Livermore argues that contemporary parties provide a valuable service to presidents who seek to increase their control over administrative agencies. According to Livermore, presidents typically use two strategies to control agencies. One is to centralize agency decision-making authority in the White House so that the president’s staff scrutinizes major agency actions before they are imposed on the public. Another is to use the constitutional appointment power to appoint individuals to key agency positions who presidents can trust to carry out their will.
Yet Livermore points out that White House centralization and use of political appointments are not easy strategies for presidents to perform in practice. As a practical matter, presidents do not have the time or resources to monitor most of the work that happens at agencies. The decisions of agency staff will in effect be final. Therefore, presidents seek to build administrations filled with people who share their preferences. Otherwise, centralization and appointments will not effectively serve presidential oversight.

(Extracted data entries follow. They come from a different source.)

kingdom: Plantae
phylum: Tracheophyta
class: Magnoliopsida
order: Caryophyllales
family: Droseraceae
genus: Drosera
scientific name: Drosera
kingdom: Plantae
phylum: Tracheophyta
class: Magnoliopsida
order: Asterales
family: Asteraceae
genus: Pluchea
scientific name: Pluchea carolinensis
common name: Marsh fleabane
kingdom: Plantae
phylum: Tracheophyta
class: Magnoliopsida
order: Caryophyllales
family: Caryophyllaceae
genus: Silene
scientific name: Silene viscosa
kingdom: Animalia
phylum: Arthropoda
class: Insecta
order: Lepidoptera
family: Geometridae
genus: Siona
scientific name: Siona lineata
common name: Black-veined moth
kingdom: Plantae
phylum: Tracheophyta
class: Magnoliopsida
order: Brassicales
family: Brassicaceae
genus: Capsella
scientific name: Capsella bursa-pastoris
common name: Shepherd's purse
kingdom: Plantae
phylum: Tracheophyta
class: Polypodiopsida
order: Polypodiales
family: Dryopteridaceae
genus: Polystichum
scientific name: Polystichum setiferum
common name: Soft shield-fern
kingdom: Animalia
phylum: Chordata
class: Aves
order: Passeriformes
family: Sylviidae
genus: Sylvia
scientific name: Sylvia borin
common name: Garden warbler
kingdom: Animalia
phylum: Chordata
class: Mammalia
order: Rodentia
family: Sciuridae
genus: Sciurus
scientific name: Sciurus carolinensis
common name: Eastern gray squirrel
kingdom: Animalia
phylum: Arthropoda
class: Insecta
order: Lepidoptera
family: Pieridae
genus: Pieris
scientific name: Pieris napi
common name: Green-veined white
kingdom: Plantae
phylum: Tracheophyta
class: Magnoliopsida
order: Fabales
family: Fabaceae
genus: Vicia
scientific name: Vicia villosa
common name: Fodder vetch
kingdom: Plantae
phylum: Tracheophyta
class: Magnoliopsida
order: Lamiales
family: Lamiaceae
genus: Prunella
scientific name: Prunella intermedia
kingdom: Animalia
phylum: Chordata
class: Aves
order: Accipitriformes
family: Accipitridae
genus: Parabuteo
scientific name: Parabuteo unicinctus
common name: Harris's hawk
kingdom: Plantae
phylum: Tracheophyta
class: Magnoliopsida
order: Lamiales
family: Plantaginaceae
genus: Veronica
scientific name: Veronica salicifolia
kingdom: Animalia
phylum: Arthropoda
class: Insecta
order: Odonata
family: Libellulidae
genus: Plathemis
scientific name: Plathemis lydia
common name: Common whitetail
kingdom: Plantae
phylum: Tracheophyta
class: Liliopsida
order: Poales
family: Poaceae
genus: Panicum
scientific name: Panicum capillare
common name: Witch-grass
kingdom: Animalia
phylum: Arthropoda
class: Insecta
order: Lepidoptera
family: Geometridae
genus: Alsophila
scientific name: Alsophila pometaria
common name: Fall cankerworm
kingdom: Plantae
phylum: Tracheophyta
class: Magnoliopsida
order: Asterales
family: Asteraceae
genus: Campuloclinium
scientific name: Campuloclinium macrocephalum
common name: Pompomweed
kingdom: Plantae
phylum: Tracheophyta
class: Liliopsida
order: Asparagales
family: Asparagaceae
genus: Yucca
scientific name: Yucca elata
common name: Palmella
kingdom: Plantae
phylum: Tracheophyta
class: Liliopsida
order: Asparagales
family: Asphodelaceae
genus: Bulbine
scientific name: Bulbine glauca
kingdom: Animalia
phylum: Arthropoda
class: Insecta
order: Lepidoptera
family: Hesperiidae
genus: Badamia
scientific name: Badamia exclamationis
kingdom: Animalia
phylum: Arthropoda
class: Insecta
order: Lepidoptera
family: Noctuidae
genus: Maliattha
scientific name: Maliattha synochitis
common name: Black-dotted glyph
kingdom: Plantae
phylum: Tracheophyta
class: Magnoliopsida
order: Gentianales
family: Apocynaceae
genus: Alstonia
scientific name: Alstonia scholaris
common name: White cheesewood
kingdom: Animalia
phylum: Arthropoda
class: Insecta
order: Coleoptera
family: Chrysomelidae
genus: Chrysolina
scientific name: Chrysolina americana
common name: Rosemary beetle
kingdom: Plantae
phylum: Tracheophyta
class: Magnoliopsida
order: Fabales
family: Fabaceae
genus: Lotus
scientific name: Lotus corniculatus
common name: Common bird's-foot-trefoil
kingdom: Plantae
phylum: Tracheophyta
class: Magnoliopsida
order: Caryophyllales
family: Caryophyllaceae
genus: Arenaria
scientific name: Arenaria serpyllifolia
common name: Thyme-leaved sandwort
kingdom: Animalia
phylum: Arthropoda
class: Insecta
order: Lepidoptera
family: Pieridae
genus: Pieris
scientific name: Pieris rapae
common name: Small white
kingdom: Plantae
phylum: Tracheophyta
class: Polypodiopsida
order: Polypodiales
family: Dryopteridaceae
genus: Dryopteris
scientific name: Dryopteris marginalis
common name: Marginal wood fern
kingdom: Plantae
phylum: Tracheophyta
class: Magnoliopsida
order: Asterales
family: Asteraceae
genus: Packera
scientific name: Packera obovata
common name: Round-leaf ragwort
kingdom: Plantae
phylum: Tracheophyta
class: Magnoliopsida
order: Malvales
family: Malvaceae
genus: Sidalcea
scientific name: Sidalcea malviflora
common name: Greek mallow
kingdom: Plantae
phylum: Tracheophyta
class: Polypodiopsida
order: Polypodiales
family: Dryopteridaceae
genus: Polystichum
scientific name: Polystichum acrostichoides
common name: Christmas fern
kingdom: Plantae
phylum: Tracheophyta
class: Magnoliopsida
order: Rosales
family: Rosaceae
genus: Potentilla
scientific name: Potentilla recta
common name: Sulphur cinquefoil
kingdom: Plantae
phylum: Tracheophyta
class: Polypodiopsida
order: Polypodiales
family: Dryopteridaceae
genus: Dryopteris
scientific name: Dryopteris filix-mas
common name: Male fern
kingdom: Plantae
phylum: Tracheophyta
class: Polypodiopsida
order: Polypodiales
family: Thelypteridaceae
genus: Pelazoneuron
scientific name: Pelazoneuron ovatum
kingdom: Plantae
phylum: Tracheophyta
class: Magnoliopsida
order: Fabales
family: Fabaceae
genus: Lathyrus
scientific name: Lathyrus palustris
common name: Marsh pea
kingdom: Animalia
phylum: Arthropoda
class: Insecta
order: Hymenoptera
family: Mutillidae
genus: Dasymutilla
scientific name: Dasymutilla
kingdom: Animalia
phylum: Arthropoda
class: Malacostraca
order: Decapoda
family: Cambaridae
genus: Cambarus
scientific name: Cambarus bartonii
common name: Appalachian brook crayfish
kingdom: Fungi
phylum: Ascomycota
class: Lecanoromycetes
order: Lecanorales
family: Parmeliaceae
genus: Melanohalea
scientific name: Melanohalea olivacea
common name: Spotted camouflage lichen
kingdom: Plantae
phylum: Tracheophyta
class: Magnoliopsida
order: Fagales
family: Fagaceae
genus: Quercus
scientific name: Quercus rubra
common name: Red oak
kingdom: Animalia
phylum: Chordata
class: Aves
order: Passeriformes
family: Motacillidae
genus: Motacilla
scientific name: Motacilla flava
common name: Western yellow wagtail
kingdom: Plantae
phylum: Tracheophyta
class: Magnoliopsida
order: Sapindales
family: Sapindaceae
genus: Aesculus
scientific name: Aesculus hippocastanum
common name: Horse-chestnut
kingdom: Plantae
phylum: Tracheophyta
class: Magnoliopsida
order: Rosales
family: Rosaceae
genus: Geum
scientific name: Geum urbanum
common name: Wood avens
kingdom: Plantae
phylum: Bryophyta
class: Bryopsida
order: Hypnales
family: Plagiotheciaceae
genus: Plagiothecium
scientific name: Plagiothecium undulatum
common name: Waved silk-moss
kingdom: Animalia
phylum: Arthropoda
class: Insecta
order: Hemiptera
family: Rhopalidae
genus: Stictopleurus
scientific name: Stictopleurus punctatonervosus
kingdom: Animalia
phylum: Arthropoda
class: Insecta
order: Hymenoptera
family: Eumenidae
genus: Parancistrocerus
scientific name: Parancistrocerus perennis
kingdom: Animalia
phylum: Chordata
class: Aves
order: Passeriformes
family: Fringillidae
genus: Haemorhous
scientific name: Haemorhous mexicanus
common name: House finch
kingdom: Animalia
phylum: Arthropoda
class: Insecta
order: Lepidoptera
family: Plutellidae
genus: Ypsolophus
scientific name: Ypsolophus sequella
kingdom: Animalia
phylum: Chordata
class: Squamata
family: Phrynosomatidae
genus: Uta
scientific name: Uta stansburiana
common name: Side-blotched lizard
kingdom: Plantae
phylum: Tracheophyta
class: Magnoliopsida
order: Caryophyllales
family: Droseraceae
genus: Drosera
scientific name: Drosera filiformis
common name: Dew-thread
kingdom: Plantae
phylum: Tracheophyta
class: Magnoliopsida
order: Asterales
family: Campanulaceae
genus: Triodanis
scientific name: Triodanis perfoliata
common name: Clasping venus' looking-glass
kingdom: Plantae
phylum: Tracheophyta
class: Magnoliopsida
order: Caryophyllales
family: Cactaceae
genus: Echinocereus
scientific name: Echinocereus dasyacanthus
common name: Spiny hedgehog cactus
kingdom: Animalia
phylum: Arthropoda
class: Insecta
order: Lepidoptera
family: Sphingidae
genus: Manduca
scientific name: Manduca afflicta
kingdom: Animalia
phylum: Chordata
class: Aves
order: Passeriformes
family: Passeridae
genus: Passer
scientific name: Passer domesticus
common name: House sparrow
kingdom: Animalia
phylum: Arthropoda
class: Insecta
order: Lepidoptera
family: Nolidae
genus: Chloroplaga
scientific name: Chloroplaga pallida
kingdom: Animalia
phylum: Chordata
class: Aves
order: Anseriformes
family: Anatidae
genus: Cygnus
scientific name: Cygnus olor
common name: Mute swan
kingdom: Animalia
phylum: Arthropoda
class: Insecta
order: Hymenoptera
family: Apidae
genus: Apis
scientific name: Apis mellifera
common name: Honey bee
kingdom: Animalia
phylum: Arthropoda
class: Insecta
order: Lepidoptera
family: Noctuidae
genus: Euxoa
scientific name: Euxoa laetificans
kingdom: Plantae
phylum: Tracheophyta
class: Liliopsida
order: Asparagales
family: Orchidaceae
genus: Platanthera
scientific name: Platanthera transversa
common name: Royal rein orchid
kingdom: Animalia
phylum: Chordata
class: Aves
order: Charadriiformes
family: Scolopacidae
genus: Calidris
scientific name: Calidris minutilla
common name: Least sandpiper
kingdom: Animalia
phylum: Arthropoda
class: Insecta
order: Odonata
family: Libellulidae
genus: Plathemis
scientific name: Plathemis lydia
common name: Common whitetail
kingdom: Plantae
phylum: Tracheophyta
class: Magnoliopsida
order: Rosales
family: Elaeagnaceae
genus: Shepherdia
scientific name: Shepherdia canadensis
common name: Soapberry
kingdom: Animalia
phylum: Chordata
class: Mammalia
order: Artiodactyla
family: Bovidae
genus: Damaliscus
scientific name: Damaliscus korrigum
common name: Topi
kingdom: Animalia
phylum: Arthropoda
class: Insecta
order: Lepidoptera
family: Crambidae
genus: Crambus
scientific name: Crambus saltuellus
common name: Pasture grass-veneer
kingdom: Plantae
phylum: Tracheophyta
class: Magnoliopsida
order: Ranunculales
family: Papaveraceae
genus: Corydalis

In Livermore’s view, locating loyal and competent individuals to serve in their administrations is one of the most difficult challenges that incoming presidents face. In this respect, Livermore contends that contemporary parties offer presidents a valuable service. Due to their national, professional, and ideological nature, contemporary parties supply presidents with groups of easily identifiable partisans with particular policy expertise who are committed to a party’s policy positions. These individuals have exposure to a party’s various constituencies and experience balancing their various – and sometimes competing – interests. To Livermore, it is hard to imagine a more useful asset for an incoming president than the committed, well-trained, and loyal pool of possible agency leaders.
But in the process of changing how presidents supervise the federal bureaucracy, contemporary parties affect the normative justifications put forward for presidential influence over agencies. According to Livermore, the idea that presidents have a special relationship with the American electorate as nationally elected figures does not accurately reflect the way that contemporary parties select presidential candidates. Instead of choosing candidates who maximize the number of votes by occupying the political center, today’s parties tend to prefer candidates who represent the party’s narrower ideological interests.
Even if presidents do not accurately represent majority preferences, however, presidential supervisory power over agencies may still be justified, argues Livermore. Presidential power can facilitate responsible party governance by creating a way for policy preferences of the electorally successful party to be implemented. From this view, insulating agencies from presidential influence to separate them from partisan politics would undermine the ability of parties to affect policy by winning elections. Presidential oversight allows the electorate to hold winning parties and elected officials responsible for the actions taken by agencies under their charge.
In short, Livermore views contemporary parties as possessing both benefits and risks for the efficient operation and democratic accountability of the federal administrative state. With the 2016 presidential election and further elections to follow, scholars will have plenty of opportunities to evaluate Livermore’s argument and decide whether today’s parties are boons or busts for presidential – and public – control of agency action.